Book review entries

February 25, 2006

Sucked in!

I was searching some poetry by Gwyneth Lewis to understand her poetics for a presentation I have to do for Practice of Poetry. The first poem I read was in Staying Alive: real poems for unreal times and it was a small section from her sequence poetry book: Zero Gravity. Although I appreciated it for its poetical and linguistic qualities, I could not easily figure out what the underlying meaning was (I understood the whole astronaut bit though). Then I read some things in her website: www.gwynethlewis.com that I didn't really like that much, partly because they seemed to be assigned poem about special Welsh National occasions. But then, (!) I found this! and I was blown away. The language is powerful and tight, very vibrant, with strong images. He uses the Spanish extremely effectively, in a way that I could only dream of doing…at least til I have a go at imitating her! I just wish there was more information available about her, and more poems online and in the library.

Enjoy the poem in the meantime, hopefully as much as I did.

Happy Flamenco

Don’t tell me when to be happy.
I’m losing my mind. No loss,
you say, because outside
oranges ripen in the cold,
to make bitter marmalade. I pray
I’ll be put back together in a larger way.

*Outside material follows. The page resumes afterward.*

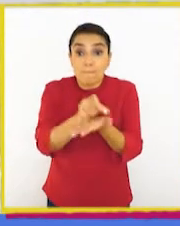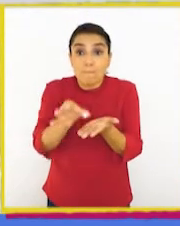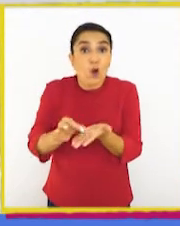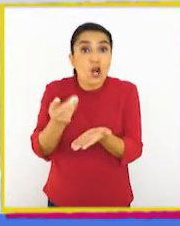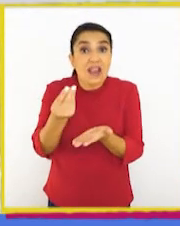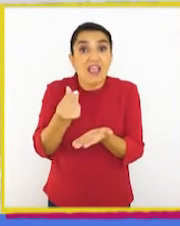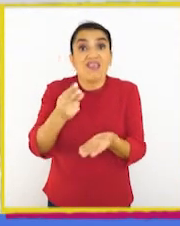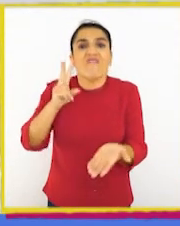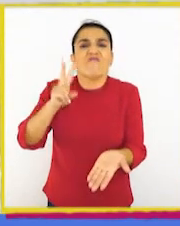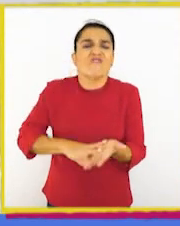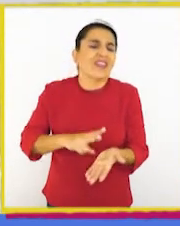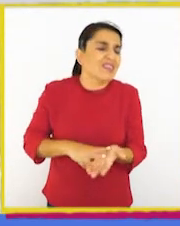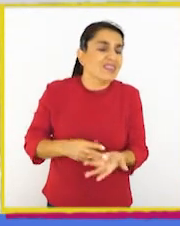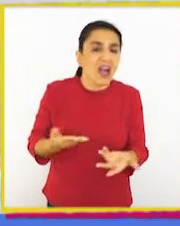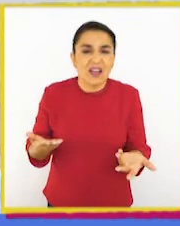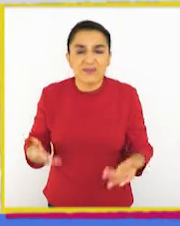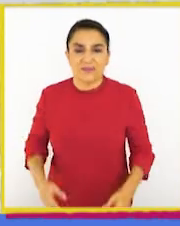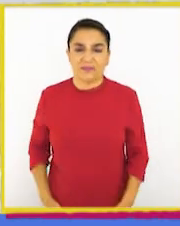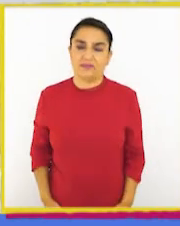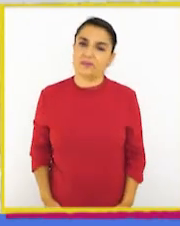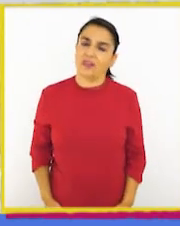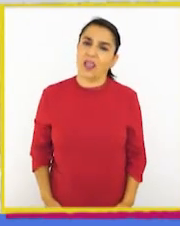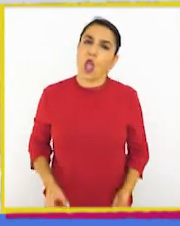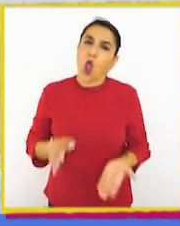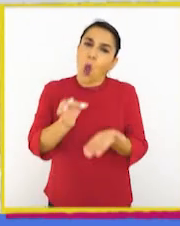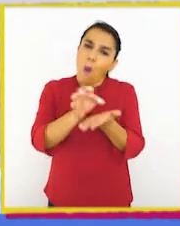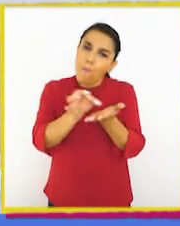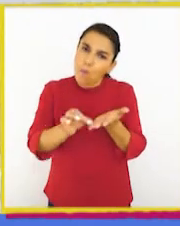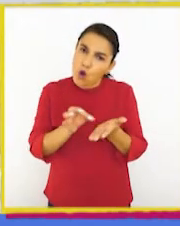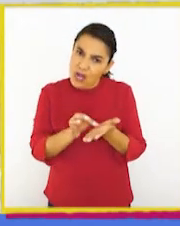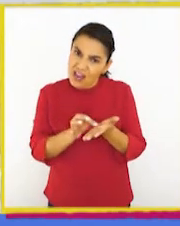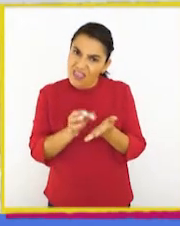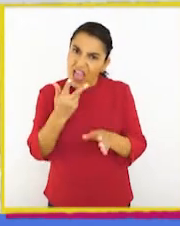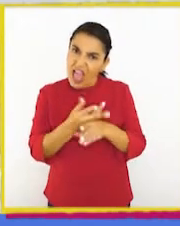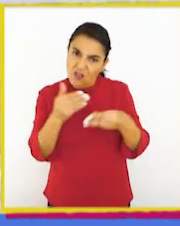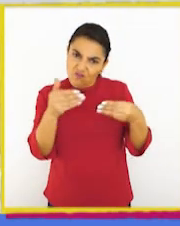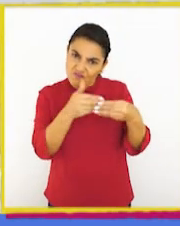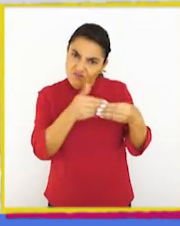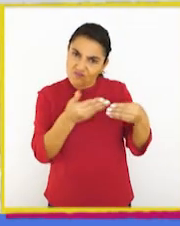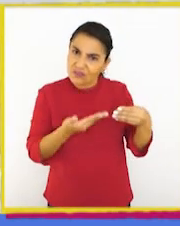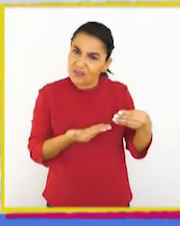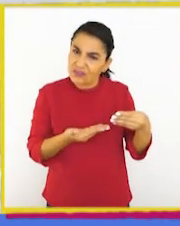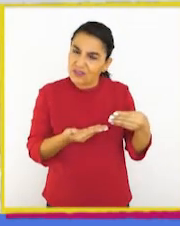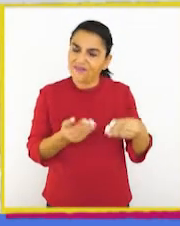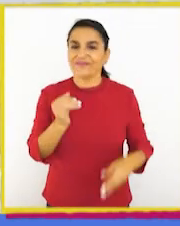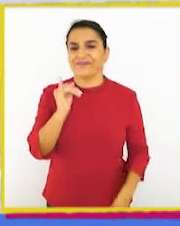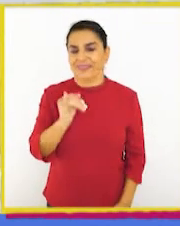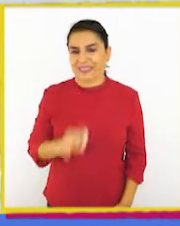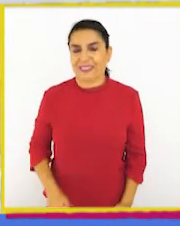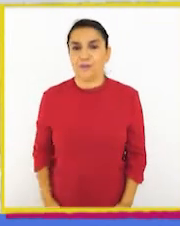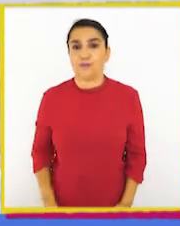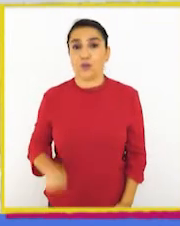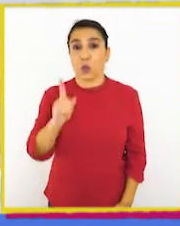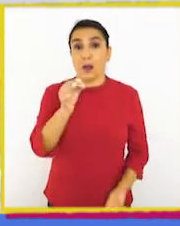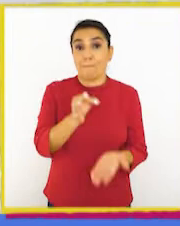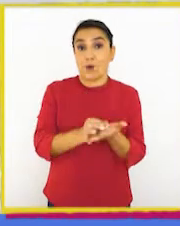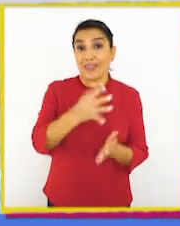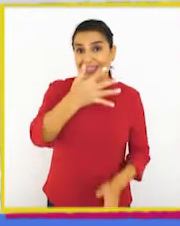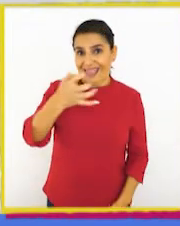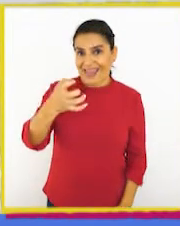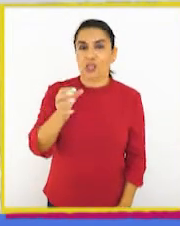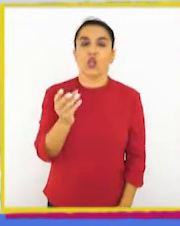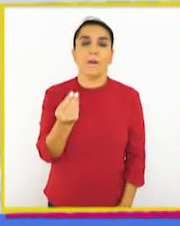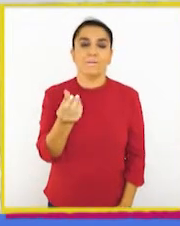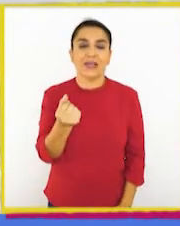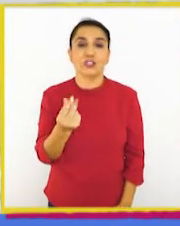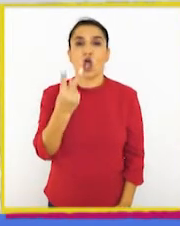monedas, ¿verdad? ¿Y qué monedas tiene el dueño en la billetera? Sí, tiene una moneda de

Now that you’re with me, back from the dead,
(I didn’t turn round! I didn’t
turn round!) my heart’s
gone missing. It beats like the band
that meets to rehearse by Delícias Bridge
for fiesta or carnival. The bugles are loud
but, for all their practice, they’re getting worse.
This is as well as my heart will ever be.

I thought you were gone. But the Guadalquivir
swells each day with a fifty-mile tide
that brought low galleons of New-World gold
to the quays, then didn’t. This time round
I’ll remember everything and lock it all
in the Toro de Oro of my inner eye.
My body’s an empire importing only you.

I saw you drifting on the evening ebb
in a tiny dinghy, no engine, no oars,
under dark eucalyptus. I called
until the herons flew
but you didn’t hear me. Don’t you know
how strong is the current, how the greedy sea
takes everything to it – dead horses, old shoes,
tree trunks and you, and it won’t let go
no, not even when you might have reached
Sanlúcar de Barrameda and the wrecking bar?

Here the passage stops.